The Arabic Alphabet

Now, we’ll discuss the Arabic script in detail, because it constitutes lots of specific challenges for OCR software. (Some of these elements we already discussed...)

The Arabic alphabet supports a limited set of 28 symbols. (Some additional letters are used to represent sounds which do not occur in Arabic — such as “p” or “g” — but in foreign words.)

Arabic document

Historically speaking, the Arabic script is an imitation of handwriting. Most letters are joined to the following letter of the same word. Some combinations of letters form special “ligatures”. Only a few letters (“disjoined letters”), for instance alif (Arabic character alif) and the phonetic symbol hamza (Arabic character hamza), are not connected to the next letter in the word! (You can play around with the online Arabic keyboard if you want to give it a try!)

All the letters are lowercase. there are no uppercase letters in arabic!

Short vowels are (normally) not written — the Quran and language-learning books for children are an exception — but long vowels are.

The shape of a letter depends on its position in the word. Each letter has 4 shapes: one shape is used in the beginning of the word, a second shape is used when the character occurs in the middle of the word, and a third shape is used in final position. The fourth shape is used to write the isolated character.

Arabic characters with varying shapes depending on the position

Some characters can vary significantly, depending on their position inside a word.
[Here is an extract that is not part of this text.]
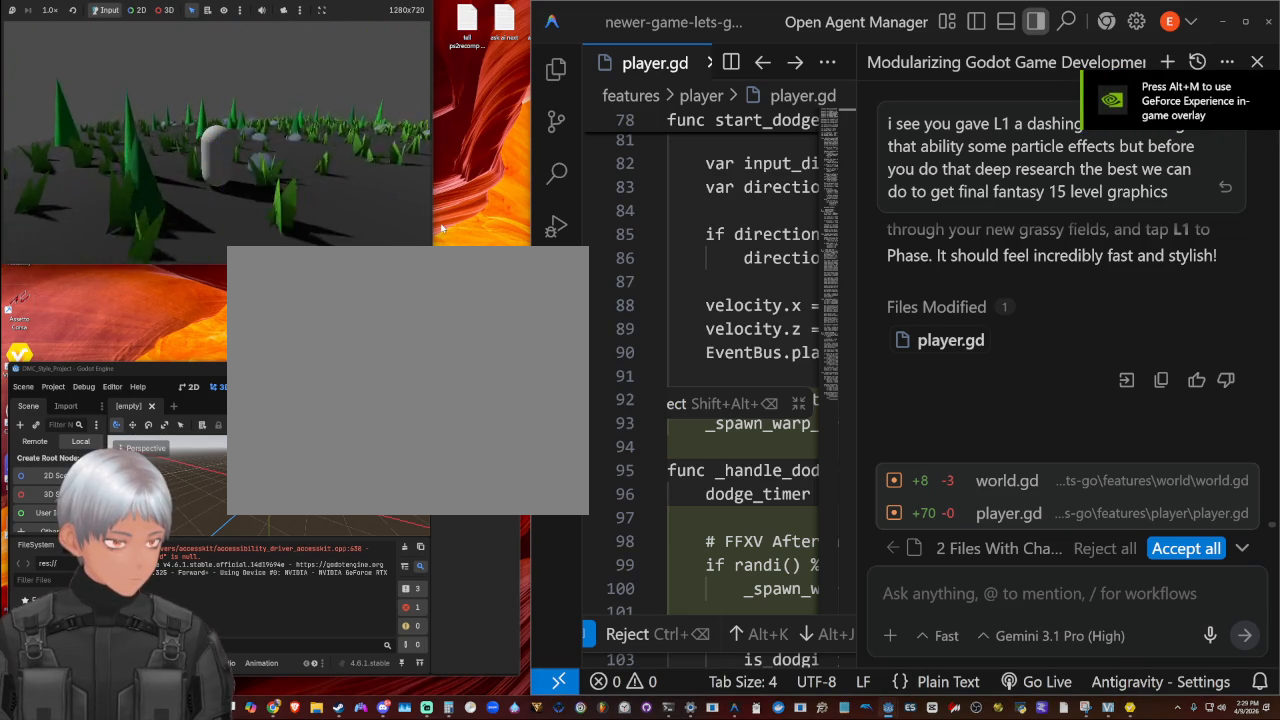
{"buttons": ["L1"], "left_stick": "up-left", "right_stick": "right", "events": [[200, "L1", "up"], [300, "L1", "down"]]}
The “ha” letter has two alternatives for the medial position: that symbol can be written in 5 different ways, no less!

Arabic ha symbol with 5 shapes

Some letter shapes include dots; the position of the dot changes the meaning of the letter! These symbols are called “toothed” characters because the basic form — the red shape without the dots — looks like a tooth!

Toothed characters of the Arabic alphabet

Double-sounding letters are written single; the “shaddadiacritic can be added above the letter to mark it as doubled.

Arabic diacritic Shadda

The numerals from the Latin alphabet — ironically called “Arabic numerals” — are used alongside the numerals from the Arabic alphabet — these are called “Indian numerals”!

Arabic numerals

(Farsi (a.k.a. Persian), another language that uses the Arabic script, uses different symbols to represent the Indian numbers 4, 5 and 6.)

Arabic and Farsi numerals           Farsi document with numerals

Arabic uses two widely different font types. “Naskh” is the round, calligraphic script you find in books, newspapers etc. and on computers. “Kofi” (also called “Koufi” or “Kufic”) is easy to recognize, this script looks very “square”, not rounded!

Arabic Naskh script               Arabic Kofi, Koufi or Kufic script

Arabic Kofi, Koufi or Kufic typefaces

Arabic text is written on (base) lines, as is the Latin alphabet. Shallow letters rest on the line of writing. Tall letters do the exact same thing but are tall like a European “l”. Deep shapes start above the line of writing, swoop below it and then swoop up again.

Baseline of Arabic characters

To justify printed text placed in columns etc., the shape of some letters can be elongated (“Kashida” or “tatweel” words). It goes without saying that things are done very differently in the Latin script

Kashida - tatweel in Arabic text

Kashida - tatweel in Arabic text        Justification of Latin-based text

Arabic is written from right to left, just like Hebrew. However, both the Indian and Arabic numerals are written from left to right, and so are embedded phrases in Latin script!

Arabic text with numerals   (… $362.250)               Arabic text with Latin numerals   (… 1559 …)

Arabic text with english word

As complicated as OCR of the Arabic language may be, there’s certainly reason to develop such software. Arabic speakers are estimated at 280 million. Arabic is the official language of 27 countries, no less. (Spoken Arabic varies per region, but written Arabic (“Modern Standard Arabic”) is the same throughout the Arabic world.)

(If you want a full list, here it is (in alphabetic order): Algeria, Bahrain, Chad, Comoros, Djibouti, Egypt, Eritrea, the Gaza Strip (governed by the Palestinian Authority), Iraq, Jordan, Kuwait, Lebanon, Libya, Mauritania, Morocco, Oman, Qatar, Saudi Arabia, Somalia, Sudan, Syria, Tunisia, United Arabic Emirates (U.A.E.) (includes Dubai) and Yemen. And until July 2018, Arabic was an official language in Israel — 1 million Palestinians live there!)

And then there’s Farsi. This Indo-European language written in Arabic script is used in Iran. (Farsi is often called “Persian”.)

Farsi document

Farsi uses 32 characters (unlike Arabic which has a symbol set composed of 28 characters). Four symbols are unique for Farsi.

Farsi characters             Farsi characters

This we already know: Farsi uses different symbols to represent the Indian numbers 4, 5 and 6.

Arabic and Farsi numerals           Farsi document with numerals

Farsi does not use elongated letters (“tatweel” or “Kashida” words); extra spaces are added between the words to align the text in columnized newspapers, magazines etc.